Le società private che si arrogano il diritto di selezionare cosa è vero da cosa è falso, cosa è giusto da cosa è sbagliato, cosa è realtà da cosa è finzione, esclusivamente con criteri soggettivi, automaticamente diventano responsabili di qualsiasi testo, immagine, video che rendono pubblico sotto forma di post o commenti. Devono quindi sottostare alle leggi degli stati e nazioni in cui esercitano il proprio predominio sul web marketing. Sono quindi direttamente responsabili di insulti, blasfemia, diffamazioni, odio, minacce e qualsiasi altra forma di aggressione verbale punibile penalmente che compare e viene lasciata in bella mostra tra le pagine del servizio offerto dalla stessa società. Esattamente come ciascun editore di ogni quotidiano cartaceo, rete televisiva, radiofonica o di qualsiasi ente mediatica privata che raggiunga un pubblico.

I social non sono esonerati dal rispettare la legge, nel momento in cui essi stessi diventano editori devono rispondere in prima persona di ciò che pubblicano o non consentono di pubblicare. La censura adottata da queste società, a seconda delle committenze, fa cadere di fatto il velo di ipocrisia che ha sempre circondato i social network, ossia “puoi scrivere ciò che vuoi purché non dai fastidio a ME o a chi MI PAGA”.

La censura social è grave per tutti, politici di sinistra e destra, atei e credenti, vip e persone comuni.

>>Francia: centinaia di messaggi jihadisti postati su pagine Fb di “Le Monde” e altre testate<<

Se spesso ciò che deve venire censurato davvero resta in bella mostra a tempo indeterminato, prima che magari delle segnalazioni di massa attirino l’attenzione degli algoritmi dei social, al contrario, molto rapidamente oggi si assiste alla censura del libero pensiero. A gennaio del 2021 ha fatto molto scalpore la censura, o meglio la disattivazione, degli account del presidente uscente dei Stati Uniti, sui principali social mondiali (Faceboock, Twitter, Instagram..). Qualche tempo dopo, più vicino a noi, è toccato al romano Federico Palmaroli, molto famoso per i suoi meme sui politici – https://it-it.facebook.com/lepiubellefrasidiosho/ – poi riattivato in seguito, adducendo che si è trattato solo di un banale “errore”. La deriva social non è l’unica a cui stiamo assistendo di questi tempi.

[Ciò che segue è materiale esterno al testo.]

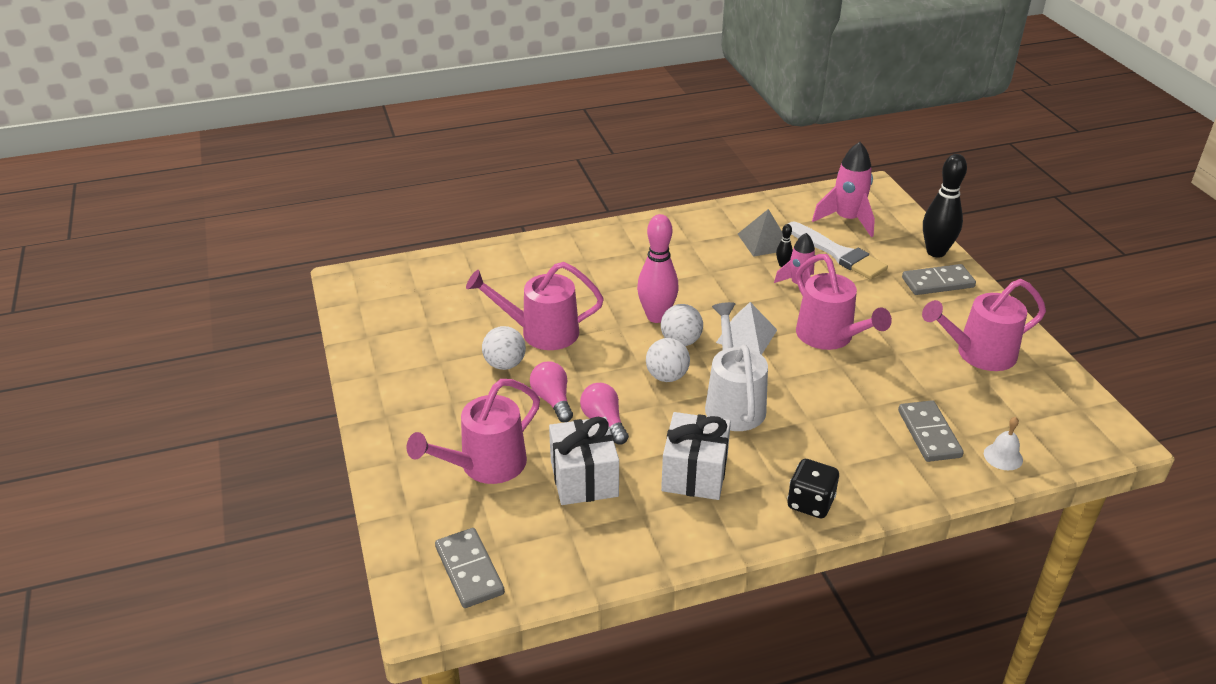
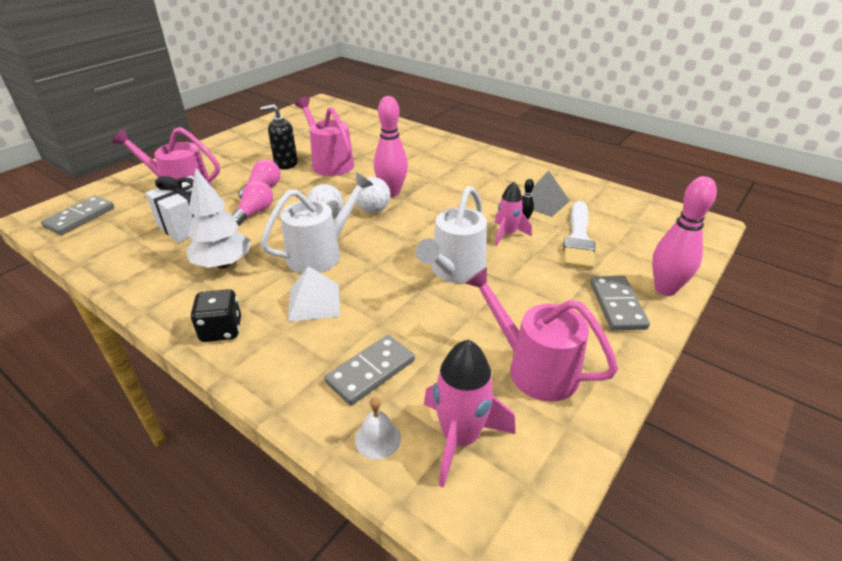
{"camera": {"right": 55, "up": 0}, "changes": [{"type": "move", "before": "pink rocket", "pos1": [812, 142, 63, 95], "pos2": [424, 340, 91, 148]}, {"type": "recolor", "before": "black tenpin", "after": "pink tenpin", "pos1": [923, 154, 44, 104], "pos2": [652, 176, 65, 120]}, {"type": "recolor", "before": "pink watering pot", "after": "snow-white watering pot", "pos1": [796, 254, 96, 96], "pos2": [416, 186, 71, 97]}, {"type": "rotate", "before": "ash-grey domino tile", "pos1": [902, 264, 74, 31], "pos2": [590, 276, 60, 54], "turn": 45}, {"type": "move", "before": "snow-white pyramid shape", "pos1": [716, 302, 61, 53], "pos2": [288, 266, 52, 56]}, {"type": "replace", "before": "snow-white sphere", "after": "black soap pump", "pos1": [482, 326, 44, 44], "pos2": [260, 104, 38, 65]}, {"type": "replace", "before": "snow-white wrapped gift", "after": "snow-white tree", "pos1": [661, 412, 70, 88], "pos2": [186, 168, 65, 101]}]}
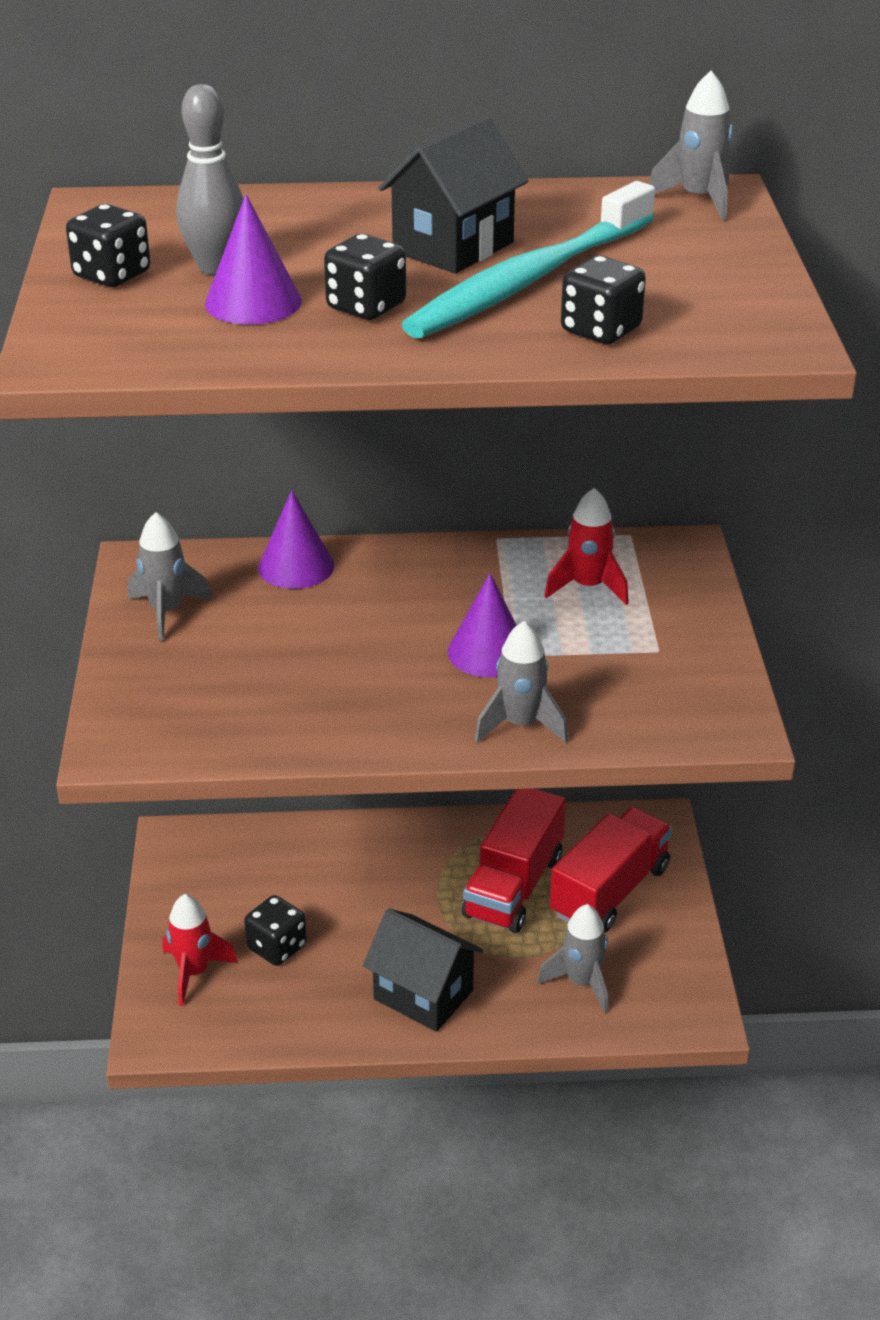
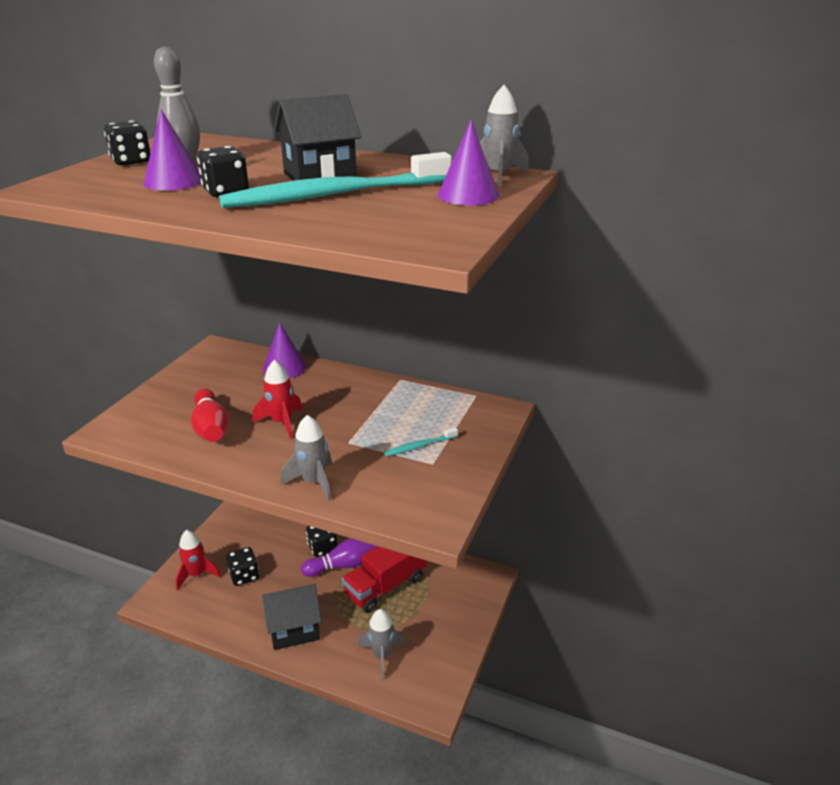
{"camera": {"right": 25, "up": -5}, "changes": [{"type": "move", "before": "black die", "pos1": [561, 256, 85, 88], "pos2": [306, 526, 31, 31]}, {"type": "move", "before": "scarlet rocket", "pos1": [544, 488, 85, 117], "pos2": [253, 360, 50, 79]}, {"type": "delete", "before": "ash-grey rocket", "pos1": [128, 512, 84, 129]}, {"type": "move", "before": "purple solid cone", "pos1": [448, 573, 69, 104], "pos2": [438, 120, 62, 85]}, {"type": "delete", "before": "scarlet truck", "pos1": [550, 807, 122, 125]}, {"type": "rotate", "before": "black toy house", "pos1": [363, 908, 120, 124], "pos2": [262, 584, 60, 66], "turn": -75}, {"type": "insert", "after": "scarlet tenpin", "pos2": [191, 389, 38, 53]}, {"type": "insert", "after": "teal toothbrush", "pos2": [384, 427, 74, 30]}, {"type": "insert", "after": "purple tenpin", "pos2": [301, 538, 76, 39]}]}
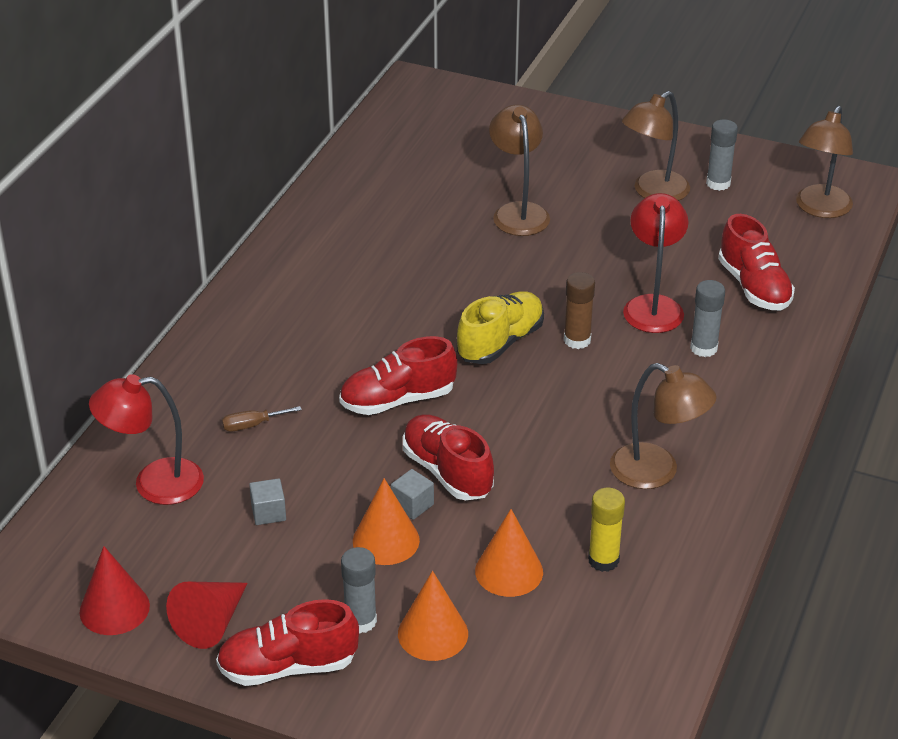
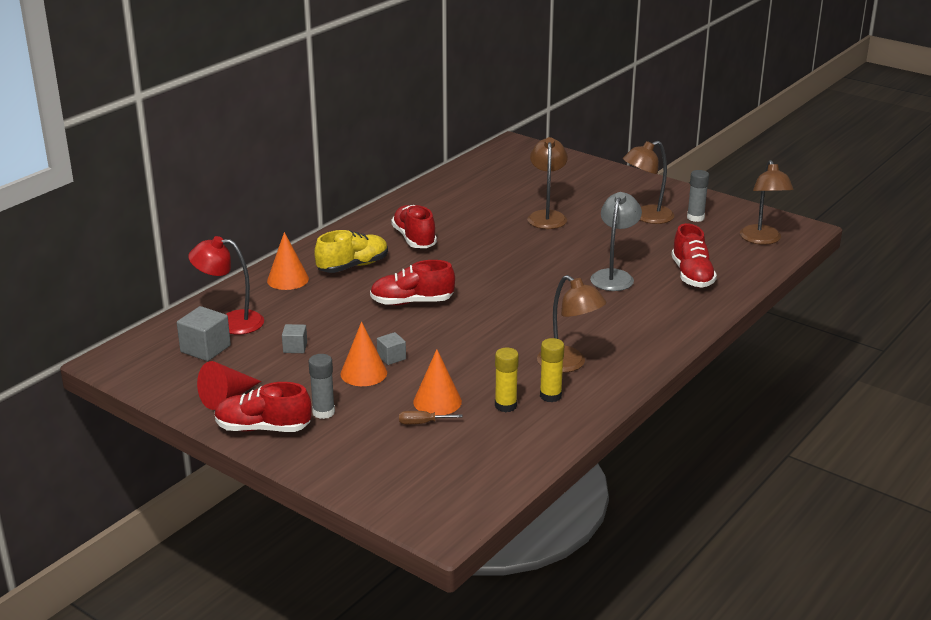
{"camera": {"right": 15, "up": -10}, "changes": [{"type": "rotate", "before": "dark brown lamp", "pos1": [796, 106, 57, 112], "pos2": [740, 160, 54, 85], "turn": -45}, {"type": "recolor", "before": "scarlet lamp", "after": "ash-grey lamp", "pos1": [623, 193, 65, 140], "pos2": [590, 192, 52, 99]}, {"type": "delete", "before": "dark brown glue stick", "pos1": [564, 272, 31, 77]}, {"type": "delete", "before": "ash-grey glue stick", "pos1": [690, 280, 35, 77]}, {"type": "move", "before": "yellow shoe", "pos1": [457, 291, 87, 73], "pos2": [314, 230, 74, 43]}, {"type": "move", "before": "dark brown flat screwdriver", "pos1": [222, 406, 80, 26], "pos2": [399, 411, 64, 13]}, {"type": "move", "before": "scarlet shoe", "pos1": [403, 414, 91, 86], "pos2": [391, 205, 46, 43]}, {"type": "delete", "before": "scarlet solid cone", "pos1": [80, 546, 70, 89]}, {"type": "move", "before": "orange-coloured solid cone", "pos1": [398, 571, 70, 90], "pos2": [267, 232, 42, 58]}, {"type": "insert", "after": "ash-grey cube", "pos2": [177, 306, 54, 55]}, {"type": "insert", "after": "yellow glue stick", "pos2": [540, 338, 24, 64]}]}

Qualche giorno fa, è stato intervistato a radio RTL il Presidente dell’Associazione Nazionale Primari Ospedalieri Lombardia, Carlo Montaperto (dal minuto 03:21). Fate caso al comportamento dei conduttori (dal minuto 07:30) quando Montaperto spiega concretamente come si eseguivano i protocolli sanitari, riguardo i malati da intubare, in tutti gli ospedali nazionali ad inizio pandemia covid-19.

Oppure ancora, in TV, La7, un’altra forma di deviazione dell’etica morale giornalistica riguarda la distorsione dei fatti reali mediante l’utilizzo di filmati (addirittura scene prese da un film famoso nel caso del video di seguito, ai limiti del ridicolo) falsati, o montaggi creati ad hoc per manipolare l’opinione pubblica.

Al di là delle preferenze personali, che porta il singolo individuo a gioire o a preoccuparsi a seconda di chi la censura o gli attacchi mediatici colpiscono, è importante capire che questa deleteria deriva liberticida riguarda tutti, oggi sono colpiti Tizio e Caio, domani chissà.

“Prima di tutto vennero a prendere gli zingari, e fui contento, perché rubacchiavano. Poi vennero a prendere gli ebrei, e stetti zitto, perché mi stavano antipatici. Poi vennero a prendere gli omosessuali, e fui sollevato, perché mi erano fastidiosi. Poi vennero a prendere i comunisti, e io non dissi niente, perché non ero comunista. Un giorno vennero a prendere me, e non c’era rimasto nessuno a protestare.”